Kwiaty w nim kwitną naszych fantazji
Po łuku tęczy biegną Twe dłonie
Rozpalasz zmysły ogniem rozkoszy
Już cały ogród miłością płonie.

Twe pocałunki chłodzą me ciało
Kołyska czule buja marzenia
Znów się zatapiam w Twoje ramiona
Wtulona tęsknie – po kraj spełnienia.

Imię Róży.














Wejdź - Zapraszam Miły do mojego ogrodu.
Przedstawię Cię róży - pierwszej z najpiękniejszych,
tej, wyczarowanej szmaragdami nadziei,
tęsknotami zmierzchów - samotnic najsmutniejszych.


Spójrz, pokorny ukłon składa dumnym rozkwitem.
Gestem uniżenia - zaprasza przyzwoleniem...
Pieści marzeniami, zapachem, aksamitem,
tajemnic odkryciem, wnętrza udostępnieniem…

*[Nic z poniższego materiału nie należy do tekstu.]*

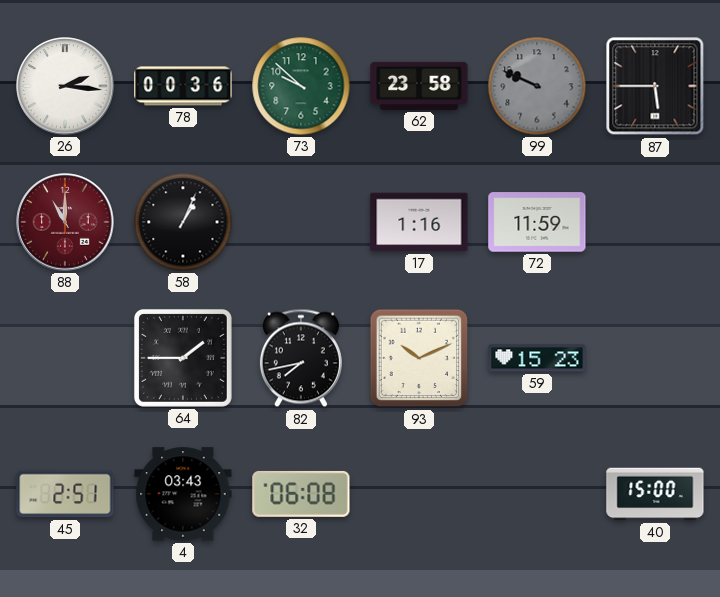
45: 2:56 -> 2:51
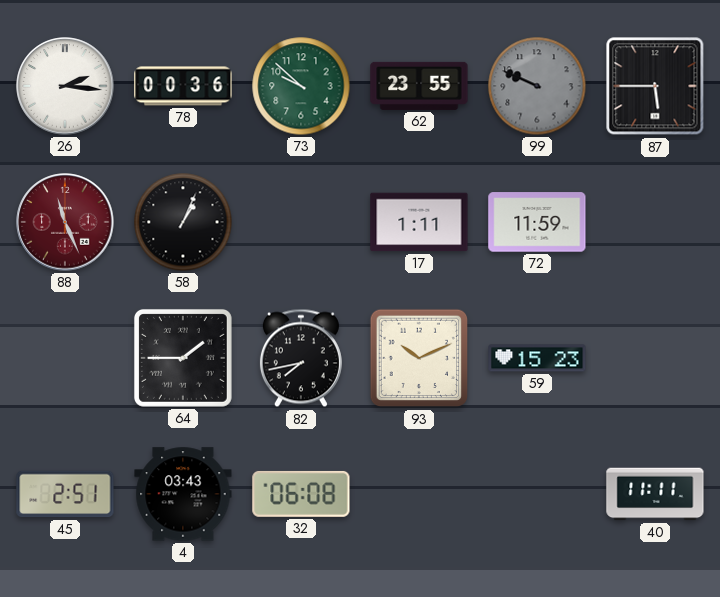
62: 23:58 -> 23:55
88: 11:00 -> 11:26
17: 1:16 -> 1:11
40: 15:00 -> 11:11
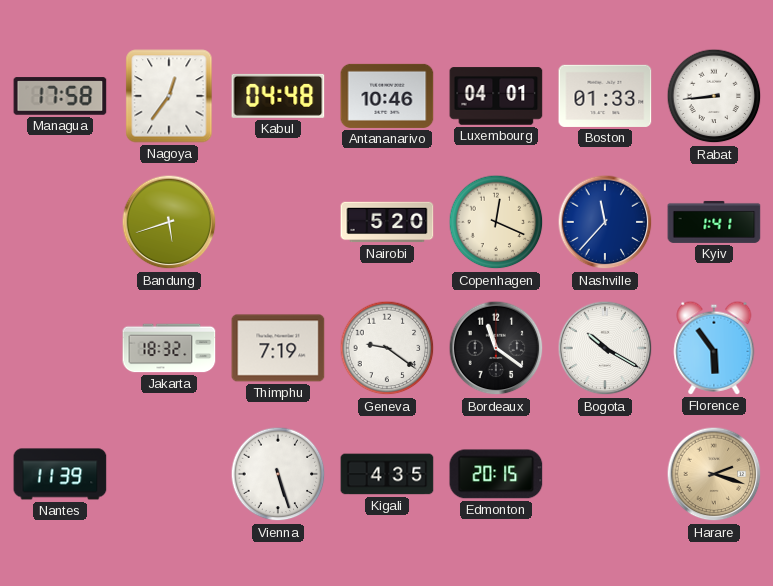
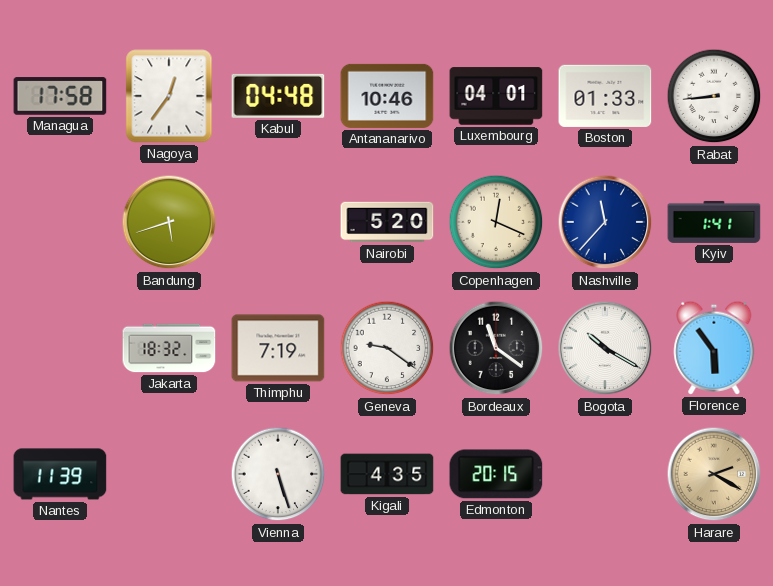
Harare: 2:18 -> 2:20
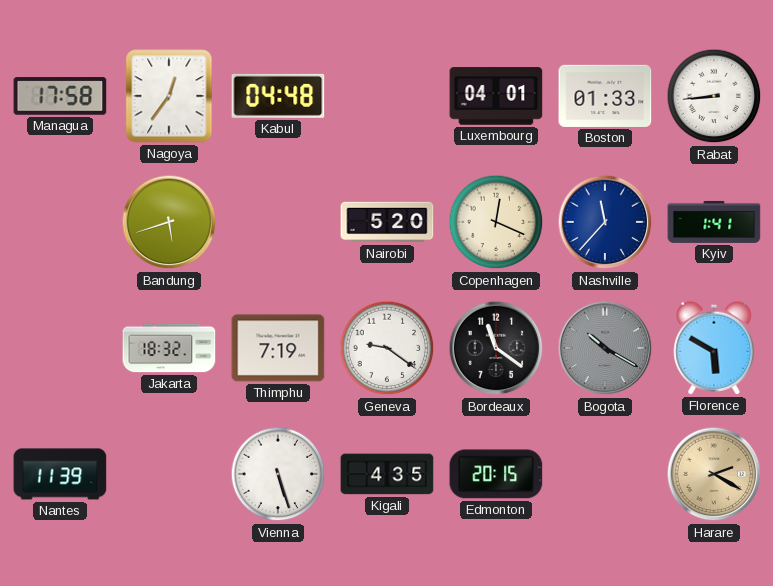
Antananarivo: 10:46 -> none
Bogota dial: white -> grey
Florence: 5:54 -> 5:50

Rozgarnij jej płatki jednym, szybkim dotykiem,
tak, by pozostała wilgoć rosy błyszcząca,
niczym łza na palcach, zakrzepły kryształ soli,
radość i boleść brylantami się skrząca.

Wyciągnij dłoń. Sięgnij. Mów głośno, z zachwytem.
Zatop w jej sercu pożądliwe spojrzenie.
Obnażaj pieszczotą, by sycić wzrok widokiem,
jak rodzi się rozkosz, w spełnieniu pragnienie...

A może zapragniesz poznać jej wilgoci smak,
zbliżeniem ust swoich, muśnięciem, żaru tchnieniem?
Skosztuj. Zrób to. Może już nigdy nie będziesz chciał,
opuścić ogrodu? Niech rozkwitnie - spełnieniem...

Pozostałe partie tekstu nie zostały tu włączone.